Zbiegł znowu na dół i zaopatrzony w materiały przygotowane przez technika wszedł do sali operacyjnej. Zdjęcia „żebraka” wrzucił do skanera i połączył się z komputerową bazą CIA. Specjalny program zaczął przeszukiwać bazę, porównując rysy twarzy i zarys sylwetki z fotografią. John wiedział, że jeżeli pułkownik wykonywał zadania na zachodzie Europy, na przykład pod przykrywką dyplomaty, to istnieje szansa, że został zarejestrowany w bazie. Kim pan jest, pułkowniku Mróz? – zastanawiał się John, wpatrując się w migające na monitorze obrazy. Po paru minutach komputer wyrzucił wyniki poszukiwań. Na ekranie pojawiły się dane osobowe i zdjęcia „żebraka”. A nawet całe serie zdjęć. Pierwsze pochodziły z 1973 roku i zostały wykonane w ambasadzie PRL w Bonn. Na zdjęciach pułkownik miał kruczoczarne włosy, sportową sylwetkę, która – co John musiał przyznać – mimo upływu lat się nie zmieniła. Druga seria pochodziła z 1985 roku i wykonano ją w Monachium, Hamburgu i Kolonii. Według informacji z bazy danych podczas pierwszej wizyty pułkownik podawał się za Henryka Piskułę, za drugim razem za Tomasza Gawrońskiego. Za każdym razem przedstawiany był jako attaché kulturalny przy ambasadzie PRL.

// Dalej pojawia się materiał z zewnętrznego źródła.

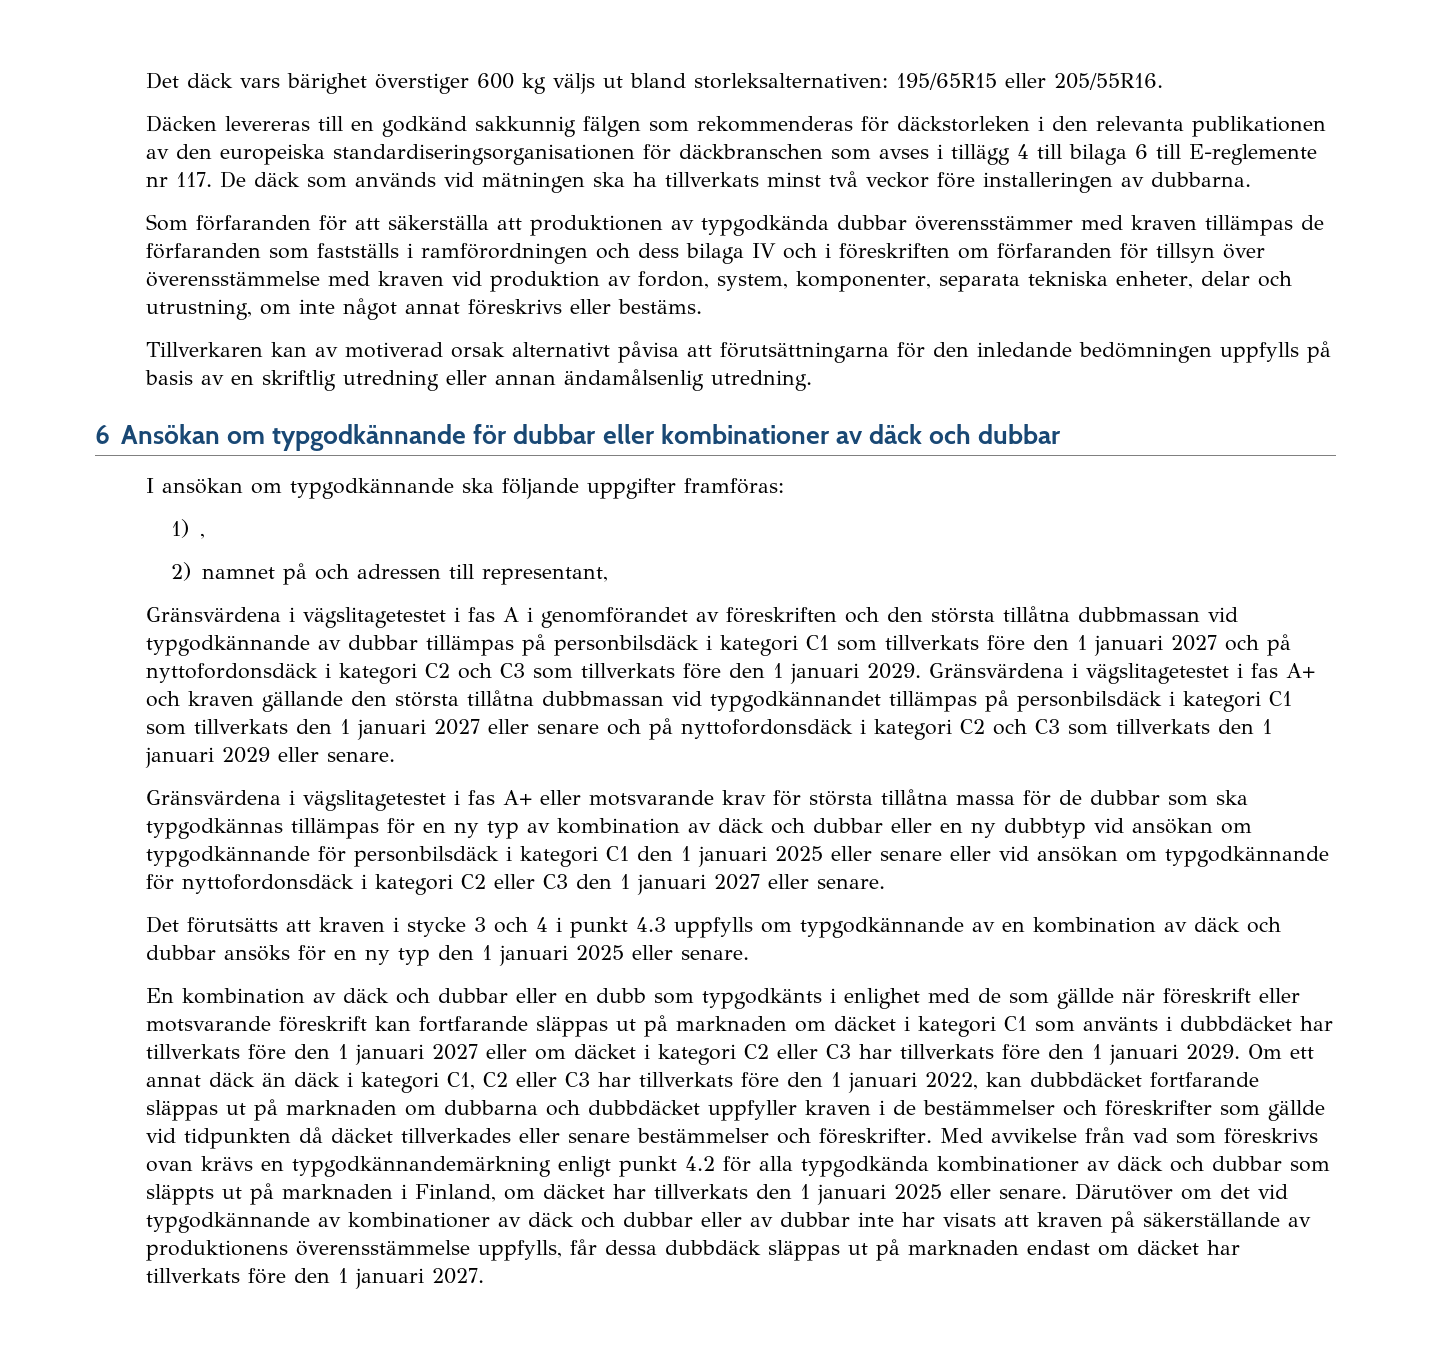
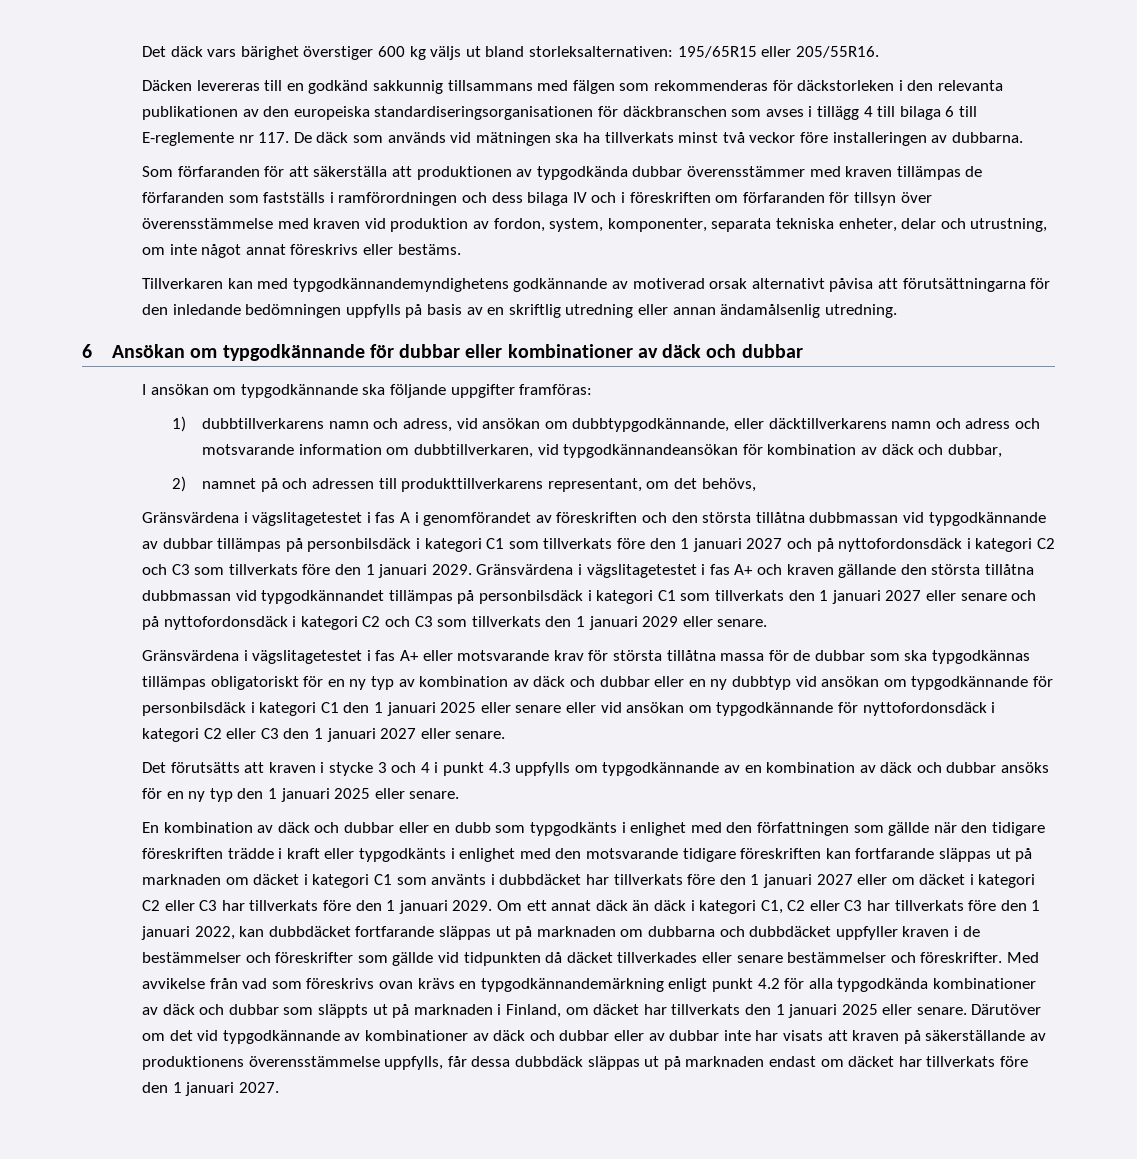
(576, 126) none -> [447,80,569,91] tillsammans med
(307, 349) none -> [257,278,608,292] med typgodkännandemyndighetens godkännande
[199,533,205,539] , -> [202,418,1040,432] [202,444,1002,458] dubbtillverkarens namn och adress, vid ansökan om dubbtypgodkännande, eller däcktillverkarens namn och adress och motsvarande information om dubbtillverkaren, vid typgodkännandeansökan för kombination av däck och dubbar,
(474, 571) none -> [401,478,544,492] produkttillverkarens
(608, 576) none -> [646,478,756,492] om det behövs,
(379, 828) none -> [210,676,299,690] obligatoriskt
[977,988,1001,1003] de -> [726,822,849,836] den författningen
[1162,988,1300,1004] [145,1016,367,1032] föreskrift eller motsvarande föreskrift -> [961,822,1045,836] [142,848,822,862] den tidigare föreskriften trädde i kraft eller typgodkänts i enlighet med den motsvarande tidigare föreskriften

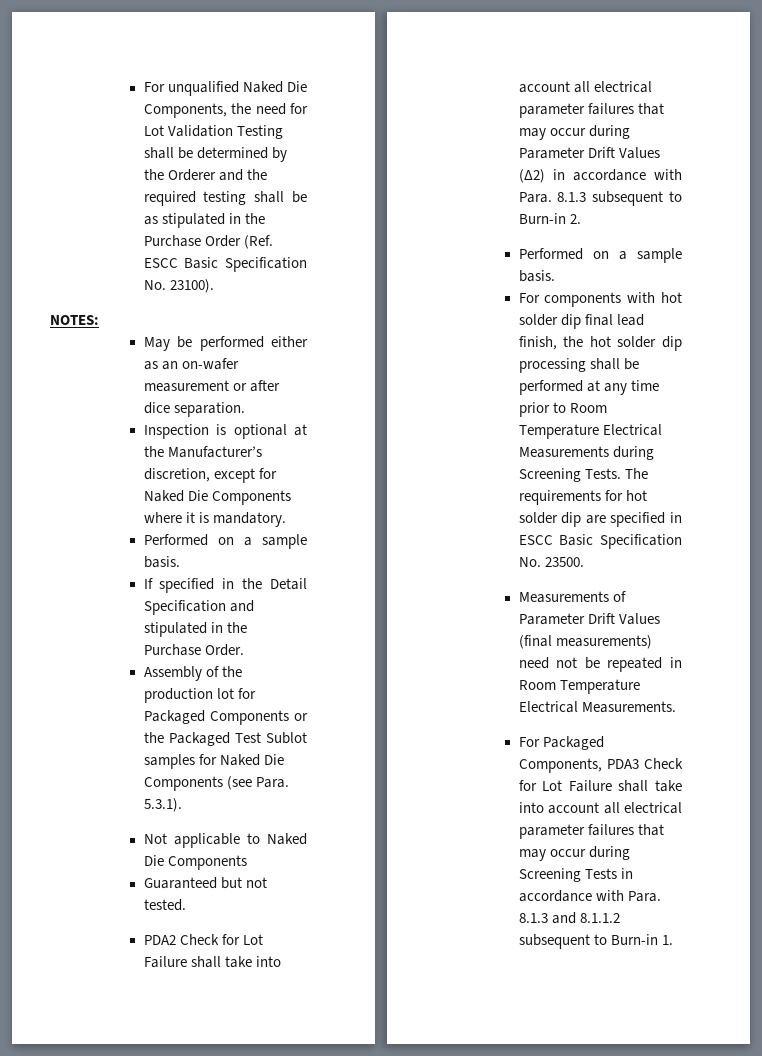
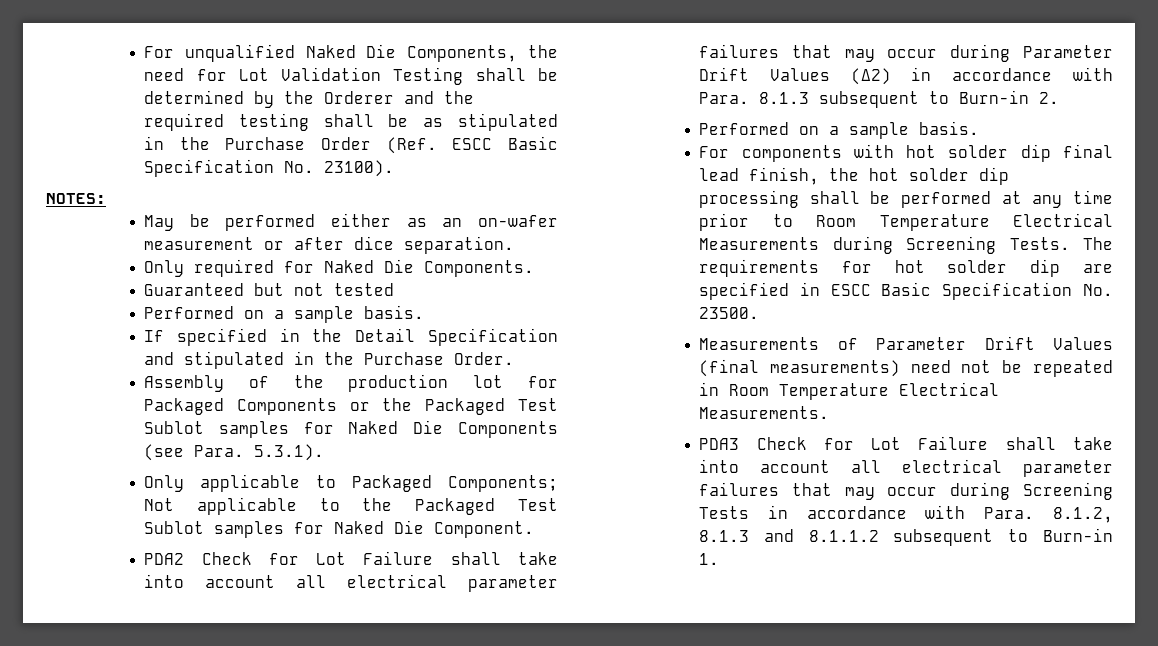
[143,424,307,439] [143,446,262,458] [143,468,277,483] [143,490,291,505] [143,512,286,527] Inspection is optional at the Manufacturer’s discretion, except for Naked Die Components where it is mandatory. -> [144,259,535,277] [144,283,395,296] Only required for Naked Die Components. // Guaranteed but not tested
[143,833,307,848] [143,855,247,870] [143,877,267,889] [143,899,186,911] Not applicable to Naked Die Components // Guaranteed but not tested. -> [144,474,558,492] [144,497,558,515] [144,520,535,538] Only applicable to Packaged Components; Not applicable to the Packaged Test Sublot samples for Naked Die Component.
[518,736,604,750] [518,758,602,773] For Packaged Components, -> (830, 412) none
(661, 896) none -> [1053,507,1113,523] 8.1.2,

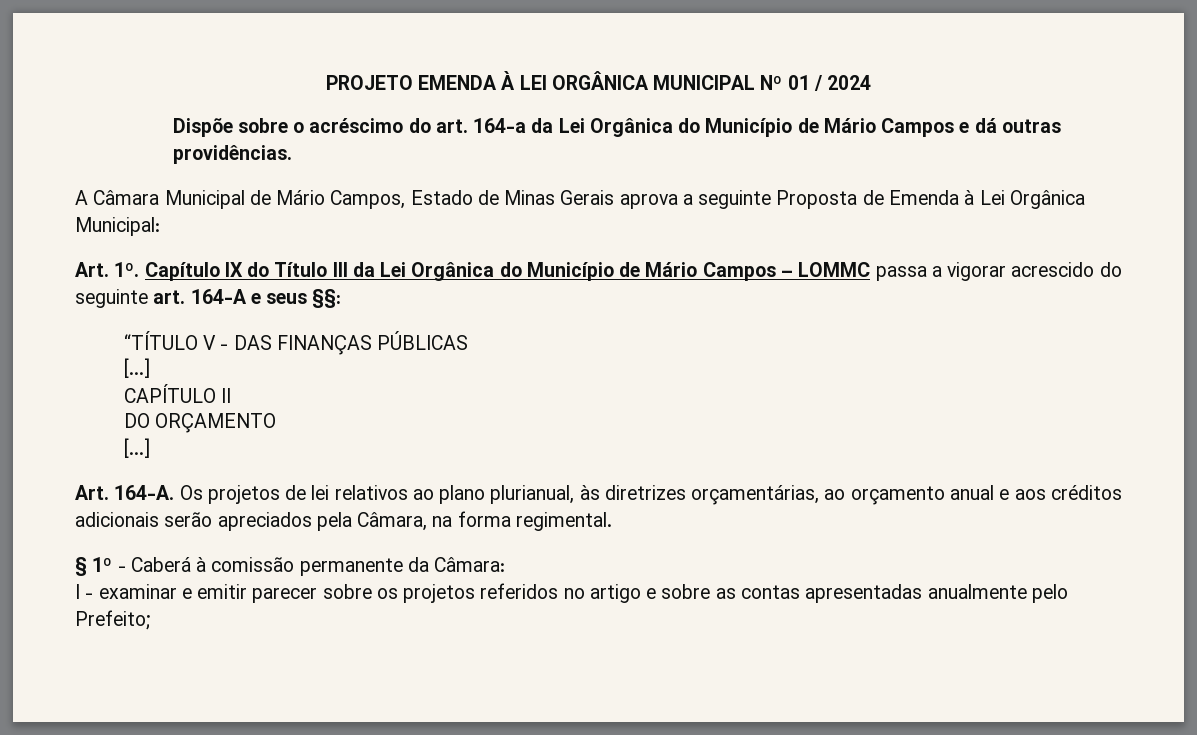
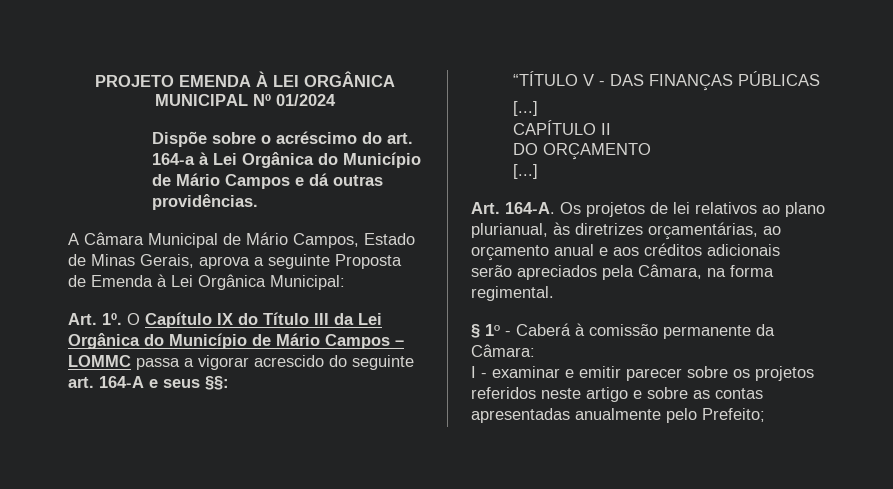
[787,75,872,91] 01 / 2024 -> [276,94,336,106] 01/2024
[531,118,554,133] da -> [199,152,210,165] à
[560,190,615,205] Gerais -> [140,254,194,268] Gerais,
(140, 269) none -> [127,313,140,325] O
[563,588,585,599] no -> [541,388,581,399] neste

John postanowił sprawdzić również nazwisko, pod którym występował pułkownik obecnie. Wpisał Piotr Mróz i czekał na wynik wyszukiwania. Na ekranie pojawił się komunikat o braku danych. Ledwie oderwał wzrok od monitora, gdy wszedł Tom.

– Chodź! To niezła lektura. Jeżeli to jest autentyczne i dostaniemy całość archiwum, to w centrali będą mieli niezły orzech do zgryzienia – kolega Johna był bardzo podekscytowany.

Przeszli do sąsiedniego pomieszczenia. John zaczął przeglądać klatki mikrofilmu. Czytał kolejne nazwiska i dane. Powoli docierało do niego, że ma przed sobą tajne archiwum. Zastanawiał się, kto, jak i po co zebrał te informacje.